Die Zahlen lügen nicht: enttäuschende Umsätze und Rekord-Retourenquoten.
Quellen, die mit der Angelegenheit vertraut sind, bestätigen, dass Apple seit der Markteinführung lediglich 600 Einheiten der Vision Pro absetzen konnte – eine magere Zahl angesichts der Ambitionen eines Unternehmens von Apples Größe. Noch besorgniserregender sind die durchgesickerten Rückgabequoten: Die Vision Pro verzeichnet die höchste Rückgabequote aller aktuellen Apple-Produkte und verdeutlicht damit eine erhebliche Diskrepanz zwischen den Erwartungen der Nutzer und der tatsächlichen Leistung der Brille.

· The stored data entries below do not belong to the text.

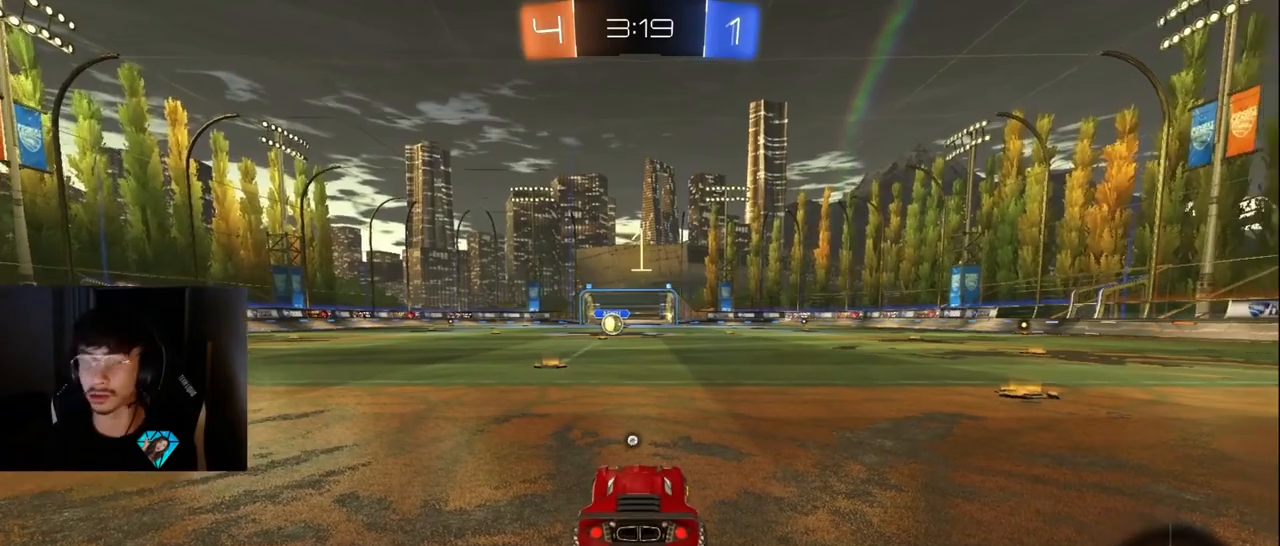
{"buttons": ["L1", "R2"], "left_stick": "left", "right_stick": "center", "events": [[150, "left_stick", "center"], [167, "TRIANGLE", "down"], [200, "left_stick", "left"], [267, "TRIANGLE", "up"], [333, "left_stick", "center"], [483, "left_stick", "left"]]}
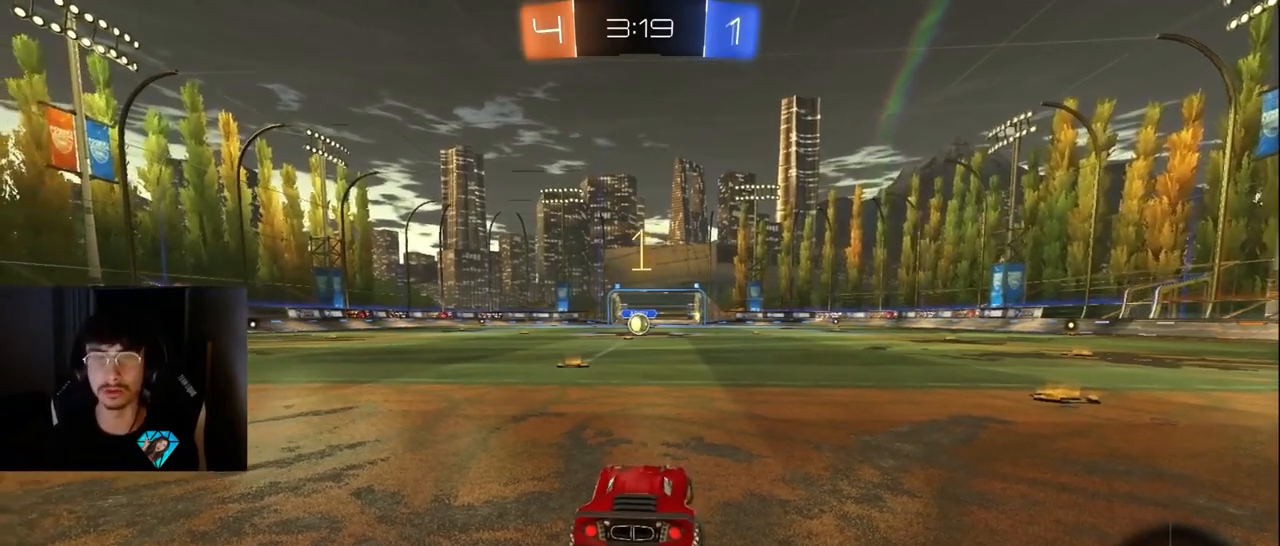
{"buttons": ["L1", "R2"], "left_stick": "center", "right_stick": "center", "events": [[117, "left_stick", "center"], [300, "left_stick", "left"], [400, "left_stick", "center"]]}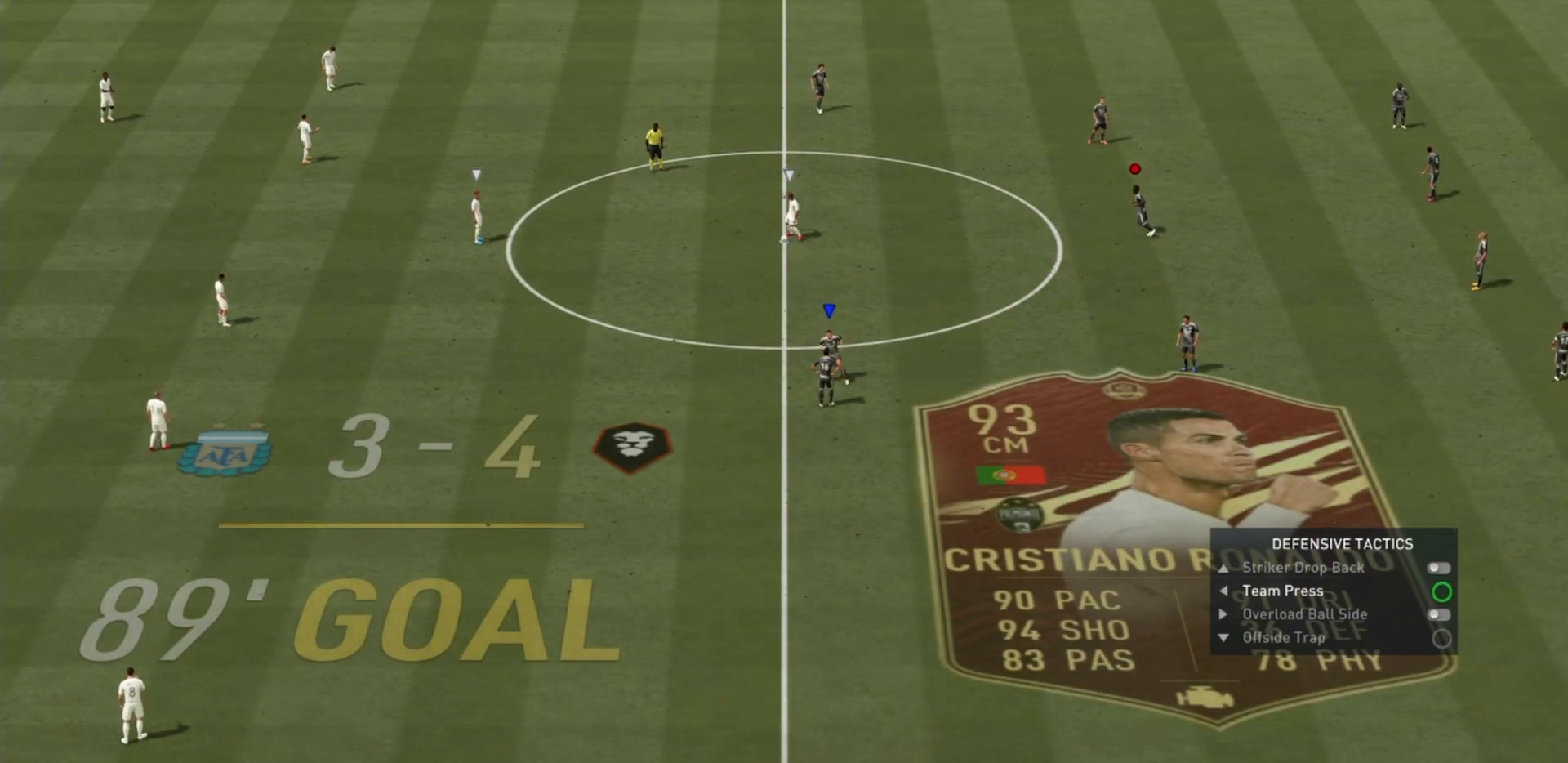
Gameplay with a controller (PlayStation layout); each line is a JSON object with the inputs held at the frame after it. "events" lists button and stick changes between this image and that frame as [ms after this image, input, new state], when the widget could be followed in between. Not read: L3 R3.
{"buttons": ["R2"], "left_stick": "left", "right_stick": "center", "events": [[400, "left_stick", "left"]]}
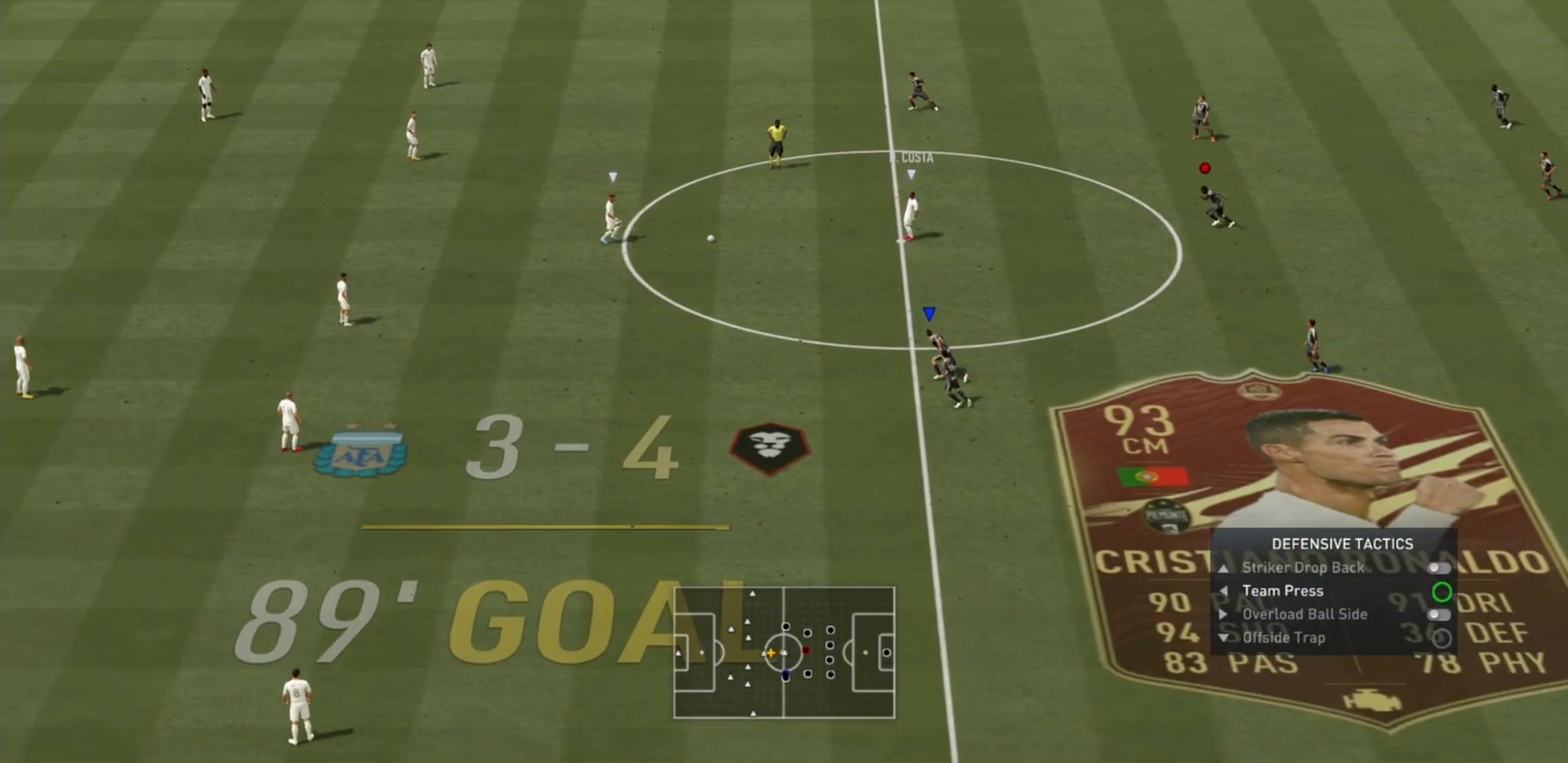
{"buttons": ["R2"], "left_stick": "left", "right_stick": "center", "events": []}
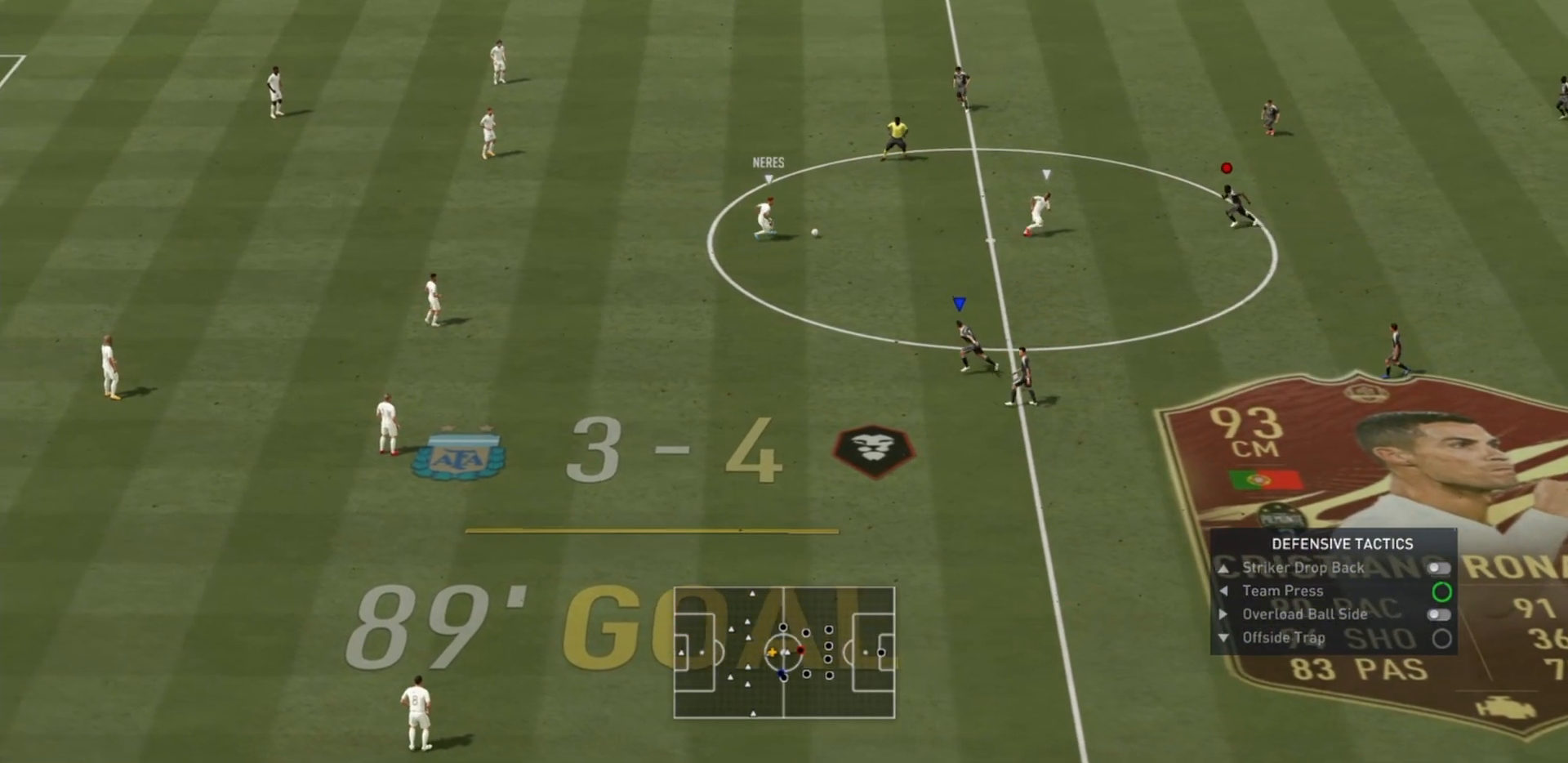
{"buttons": ["R2"], "left_stick": "left", "right_stick": "up-right", "events": [[500, "right_stick", "up-right"]]}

Aufgrund dieser verheerenden Ergebnisse traf Apple die strategische Entscheidung, die Entwicklung neuer Generationen der Pro-Reihe einzustellen. Stattdessen wurden die Teammitglieder anderen, wichtigeren Projekten zugeteilt. Interessanterweise wechselte ein Großteil dieser Ingenieure zur Entwicklung von Siri, was erklärt, warum Mike Rockwell, der ehemalige Projektleiter von Vision Pro, Anfang 2025 die Leitung des Siri-Teams übernahm.
Die Zukunft: Adieu schwere Helme, hallo smarte Brillen.
Es gab Hoffnungen auf eine leichtere und günstigere „Vision Air“-Version, doch auch dieses Projekt wurde offenbar letztes Jahr auf Eis gelegt. Apple erkannte, dass die Technologie, die die Vision Pro so beeindruckend macht, enorm viel Strom verbraucht und eine Größe erfordert, die sich nicht in einem dünnen, leichten Brillenrahmen realisieren lässt. Derzeit plant das Unternehmen keine Veröffentlichung eines neuen Modells und verkauft das bestehende Modell mit dem M5-Prozessor weiterhin an alle Interessenten.

Statt weiterhin komplexe Virtual-Reality-Erlebnisse zu entwickeln, konzentriert sich Apple nun auf „intelligente Brillen“ mit integrierter künstlicher Intelligenz. Die Idee ist, Brillen ähnlich der Ray-Ban Meta anzubieten, die sich in der ersten Phase auf Sprachassistenten und KI konzentrieren und ohne integrierten Bildschirm auskommen. Dadurch sollen gleichzeitig Probleme wie Gewicht, Akkulaufzeit und Preis gelöst werden.